On Unemployment

It is my last day of unemployment. Tomorrow and henceforth, a person of some supervisory capacity will expect things of me. He/She will expect me to be punctual and efficient, and probably contented by the mediocre compensation which he/she has offered me in order to render services that will make him/her exponentially richer, by virtue of enlisting my womanpower, and my cheery disposition to boot. I will continue to collect some small fraction of unemployment through the vehicle of the Massachusetts Department of Unemployment. This payment will draw from the wealthy banks of my former employer, in light of my former employer's decision to send me packing, just minutes after my former employer escorted my former bossman out with his trenchcoat and gym bag and no goodbye.

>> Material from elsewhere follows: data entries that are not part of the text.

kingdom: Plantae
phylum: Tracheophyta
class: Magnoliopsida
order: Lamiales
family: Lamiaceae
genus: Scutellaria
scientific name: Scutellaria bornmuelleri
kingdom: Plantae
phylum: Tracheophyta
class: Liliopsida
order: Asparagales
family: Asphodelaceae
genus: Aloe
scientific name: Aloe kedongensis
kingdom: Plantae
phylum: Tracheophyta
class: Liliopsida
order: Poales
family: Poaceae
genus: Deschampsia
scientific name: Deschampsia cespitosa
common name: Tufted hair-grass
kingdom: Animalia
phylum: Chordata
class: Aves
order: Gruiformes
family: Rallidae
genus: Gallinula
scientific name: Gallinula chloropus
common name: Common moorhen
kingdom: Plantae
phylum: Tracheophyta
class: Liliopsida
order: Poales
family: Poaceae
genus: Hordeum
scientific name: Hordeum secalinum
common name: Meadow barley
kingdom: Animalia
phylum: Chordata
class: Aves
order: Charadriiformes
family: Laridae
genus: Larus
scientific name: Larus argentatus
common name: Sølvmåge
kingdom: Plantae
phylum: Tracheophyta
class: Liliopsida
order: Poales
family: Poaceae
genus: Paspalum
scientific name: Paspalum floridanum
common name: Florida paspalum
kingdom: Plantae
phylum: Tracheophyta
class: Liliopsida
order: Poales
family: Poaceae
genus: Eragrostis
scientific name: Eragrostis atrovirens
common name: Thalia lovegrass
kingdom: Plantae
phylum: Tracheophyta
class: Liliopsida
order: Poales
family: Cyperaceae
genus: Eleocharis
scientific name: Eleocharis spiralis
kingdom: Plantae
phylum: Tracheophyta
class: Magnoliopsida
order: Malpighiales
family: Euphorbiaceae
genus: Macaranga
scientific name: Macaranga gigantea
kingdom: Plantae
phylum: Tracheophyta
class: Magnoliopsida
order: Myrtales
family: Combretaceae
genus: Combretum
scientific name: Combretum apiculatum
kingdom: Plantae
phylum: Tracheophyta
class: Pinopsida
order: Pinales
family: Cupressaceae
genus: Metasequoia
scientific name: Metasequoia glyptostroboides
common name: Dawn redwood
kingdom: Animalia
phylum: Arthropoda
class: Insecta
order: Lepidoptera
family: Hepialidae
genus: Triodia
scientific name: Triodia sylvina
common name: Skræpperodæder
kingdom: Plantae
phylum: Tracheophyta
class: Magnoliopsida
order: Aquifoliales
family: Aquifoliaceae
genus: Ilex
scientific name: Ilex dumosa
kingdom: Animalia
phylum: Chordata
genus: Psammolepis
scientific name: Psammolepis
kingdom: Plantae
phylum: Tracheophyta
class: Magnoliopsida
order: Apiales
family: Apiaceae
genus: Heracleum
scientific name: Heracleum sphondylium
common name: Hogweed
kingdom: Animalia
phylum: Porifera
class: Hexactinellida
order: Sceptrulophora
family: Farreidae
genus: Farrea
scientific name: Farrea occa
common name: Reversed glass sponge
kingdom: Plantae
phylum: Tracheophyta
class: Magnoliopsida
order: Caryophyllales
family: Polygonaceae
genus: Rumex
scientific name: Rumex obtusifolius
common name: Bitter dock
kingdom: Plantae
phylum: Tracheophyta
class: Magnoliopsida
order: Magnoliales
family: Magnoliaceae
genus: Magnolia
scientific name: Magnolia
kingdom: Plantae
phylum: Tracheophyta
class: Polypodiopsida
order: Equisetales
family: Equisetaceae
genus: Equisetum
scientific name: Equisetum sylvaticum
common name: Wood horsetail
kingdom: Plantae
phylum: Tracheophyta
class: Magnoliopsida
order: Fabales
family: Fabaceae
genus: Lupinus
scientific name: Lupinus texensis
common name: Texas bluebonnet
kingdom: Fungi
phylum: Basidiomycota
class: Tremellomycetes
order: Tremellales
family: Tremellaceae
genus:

Fortunately for me, my life is not so terribly existential as I sometimes illustrate it.

Rather, for the last month, I have been slovenly, leisurely, and sometimes totally frivolous with money that I did not have. I posed as a Lady who Lunched. I made good on some care packages to friends and mothers. I spent long leisurely hours at the gym. I flossed, sometimes twice in one day. I kept a checklist and sometimes, kapoot with it all, I was going to watch the Food Network by candlelight for several hours.

A forced sabbatical is much different than one that is chosen, one that is planned. So I have tried to make the most of mine. I was often beleagured by shady job prospectors and the general sense that there was no one on earth whose very life would assuredly be improved by my efforts to get up in the morning.

But that is also the problem of unemployment. One develops a certain ego about her time, her purpose. Which is why I am so glad to be returning to a dayjob once more. I am not sure that I can spend another day with myself.